Self-Supervised Learning on Giant Database

jfang · April 7, 2020, 5:39pm

Hi everyone,

I was lucky enough to start a wonderful internship from learning Fastai! Now, I have a few questions on how I should proceed. I was lucky enough to get access to a giant unlabelled cancer histopathology database, but I can feel slightly overwhelmed as I don’t know what is the best way to proceed.

Now, access to a massive database offers new opportunities but new challenges as well. My first problem is about preprocessing the data. Is it possible to download data (i.e. TCGA) and perform preprocessing at the same time (tiling and removing tiles with too many white spaces), so that I do not overwhelm the hard disk?

My second problem is regarding the self-supervised learning itself. I am going to follow the Caron et al. 2018 paper on deep clustering (https://arxiv.org/abs/1807.05520), with a modified clustering step using the Robust Continuous Clustering (https://www.pnas.org/content/114/37/9814). The logic of this self-supervised learning is to extract the second last layer of the neural network (the FC layer) for all examples, then cluster the output from all examples, then using the clusters as pseudo-labels for data.
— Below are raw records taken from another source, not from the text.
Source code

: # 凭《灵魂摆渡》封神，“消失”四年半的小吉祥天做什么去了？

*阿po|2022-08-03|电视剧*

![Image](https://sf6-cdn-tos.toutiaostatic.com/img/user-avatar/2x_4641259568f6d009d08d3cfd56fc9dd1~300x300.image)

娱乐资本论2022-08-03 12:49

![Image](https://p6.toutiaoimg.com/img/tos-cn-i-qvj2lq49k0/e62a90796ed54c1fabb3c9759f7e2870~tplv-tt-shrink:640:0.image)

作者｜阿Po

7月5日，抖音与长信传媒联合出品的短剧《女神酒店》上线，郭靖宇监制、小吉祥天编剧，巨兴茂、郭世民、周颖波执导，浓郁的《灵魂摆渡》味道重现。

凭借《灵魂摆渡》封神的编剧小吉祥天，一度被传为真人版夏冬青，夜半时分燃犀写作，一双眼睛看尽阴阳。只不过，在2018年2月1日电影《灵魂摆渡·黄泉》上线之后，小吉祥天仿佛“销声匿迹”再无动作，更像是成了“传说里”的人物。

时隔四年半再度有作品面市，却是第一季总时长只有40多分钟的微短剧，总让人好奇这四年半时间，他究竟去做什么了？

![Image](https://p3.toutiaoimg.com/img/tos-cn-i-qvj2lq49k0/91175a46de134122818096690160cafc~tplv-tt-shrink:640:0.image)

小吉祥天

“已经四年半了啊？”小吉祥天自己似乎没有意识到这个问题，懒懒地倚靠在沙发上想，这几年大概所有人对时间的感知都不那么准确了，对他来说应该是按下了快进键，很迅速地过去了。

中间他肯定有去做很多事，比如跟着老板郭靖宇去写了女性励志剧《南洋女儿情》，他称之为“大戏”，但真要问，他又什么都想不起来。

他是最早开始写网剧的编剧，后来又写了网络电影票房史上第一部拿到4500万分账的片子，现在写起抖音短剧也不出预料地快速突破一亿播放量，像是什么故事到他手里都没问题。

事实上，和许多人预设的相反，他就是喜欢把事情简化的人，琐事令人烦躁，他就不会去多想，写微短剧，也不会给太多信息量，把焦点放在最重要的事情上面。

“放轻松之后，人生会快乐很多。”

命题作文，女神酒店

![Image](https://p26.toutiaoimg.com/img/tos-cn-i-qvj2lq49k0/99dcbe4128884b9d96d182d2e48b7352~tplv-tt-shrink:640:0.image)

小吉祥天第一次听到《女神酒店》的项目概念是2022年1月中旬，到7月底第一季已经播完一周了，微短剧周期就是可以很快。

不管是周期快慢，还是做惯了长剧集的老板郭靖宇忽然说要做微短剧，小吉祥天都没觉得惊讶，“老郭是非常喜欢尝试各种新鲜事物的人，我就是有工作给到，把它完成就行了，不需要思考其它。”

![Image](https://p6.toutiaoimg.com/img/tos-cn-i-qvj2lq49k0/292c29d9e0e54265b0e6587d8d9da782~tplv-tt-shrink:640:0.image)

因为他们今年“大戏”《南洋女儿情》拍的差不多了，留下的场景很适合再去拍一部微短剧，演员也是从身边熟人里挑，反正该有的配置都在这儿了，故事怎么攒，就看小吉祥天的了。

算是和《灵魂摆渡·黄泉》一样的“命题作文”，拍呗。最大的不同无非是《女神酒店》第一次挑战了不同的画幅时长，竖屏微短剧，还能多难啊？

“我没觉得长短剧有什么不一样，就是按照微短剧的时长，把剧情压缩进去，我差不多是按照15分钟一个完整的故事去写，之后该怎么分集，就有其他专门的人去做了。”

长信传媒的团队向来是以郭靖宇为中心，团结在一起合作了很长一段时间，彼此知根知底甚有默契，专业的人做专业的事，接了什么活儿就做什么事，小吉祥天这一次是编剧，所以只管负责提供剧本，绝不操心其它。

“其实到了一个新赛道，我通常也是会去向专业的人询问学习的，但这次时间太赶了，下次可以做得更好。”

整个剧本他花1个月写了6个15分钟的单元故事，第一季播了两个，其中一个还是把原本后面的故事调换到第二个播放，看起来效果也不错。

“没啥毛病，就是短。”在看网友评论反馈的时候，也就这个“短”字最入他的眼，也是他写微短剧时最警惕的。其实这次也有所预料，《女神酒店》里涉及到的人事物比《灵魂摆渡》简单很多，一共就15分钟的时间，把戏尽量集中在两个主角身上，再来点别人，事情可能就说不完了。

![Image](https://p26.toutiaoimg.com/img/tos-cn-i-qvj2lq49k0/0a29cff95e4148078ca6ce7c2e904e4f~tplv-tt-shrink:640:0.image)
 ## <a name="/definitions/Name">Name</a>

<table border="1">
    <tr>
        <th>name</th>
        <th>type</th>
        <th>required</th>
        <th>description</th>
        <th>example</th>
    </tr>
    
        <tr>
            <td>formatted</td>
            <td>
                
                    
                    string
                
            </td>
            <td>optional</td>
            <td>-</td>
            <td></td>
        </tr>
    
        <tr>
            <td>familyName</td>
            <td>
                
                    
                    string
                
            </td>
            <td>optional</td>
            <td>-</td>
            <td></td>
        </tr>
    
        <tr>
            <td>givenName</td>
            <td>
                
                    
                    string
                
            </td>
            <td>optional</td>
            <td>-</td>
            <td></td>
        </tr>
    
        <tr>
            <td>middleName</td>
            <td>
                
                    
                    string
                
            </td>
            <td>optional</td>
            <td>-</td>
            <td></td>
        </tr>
The model is trained for an epoch on the new pseudo-labels, then the extract and cluster process cycles all over again.

Unfortunately, I don’t have a clear picture of what it may look like on code. It seems something like this:

for i in range(#epochs):
     Extract activations
     Cluster the outputs
     Assign Psuedo-labels
     Reassign labels

What I want isn’t just any solution, but an efficient solution given the sheer volume of images (on the scale of 20-30 million 224x224 images). This leads to two more questions:

What is the best way to reassign labels? Change the Label_from_df?
What is the most efficient way to clip the output neurons and add a new layer of neurons, and reassigning the y-label of a dataset? Reinitializing another Learner every epoch will not be very efficient!
Lastly, this will be a question regarding how outputs are displayed. Suppose between the next cluster and the first cluster I want to get the normalized mutual information (NMI) between cluster n and cluster n-1, alongside a loss chart (which I would probably care less compared to NMI telling me when to stop training).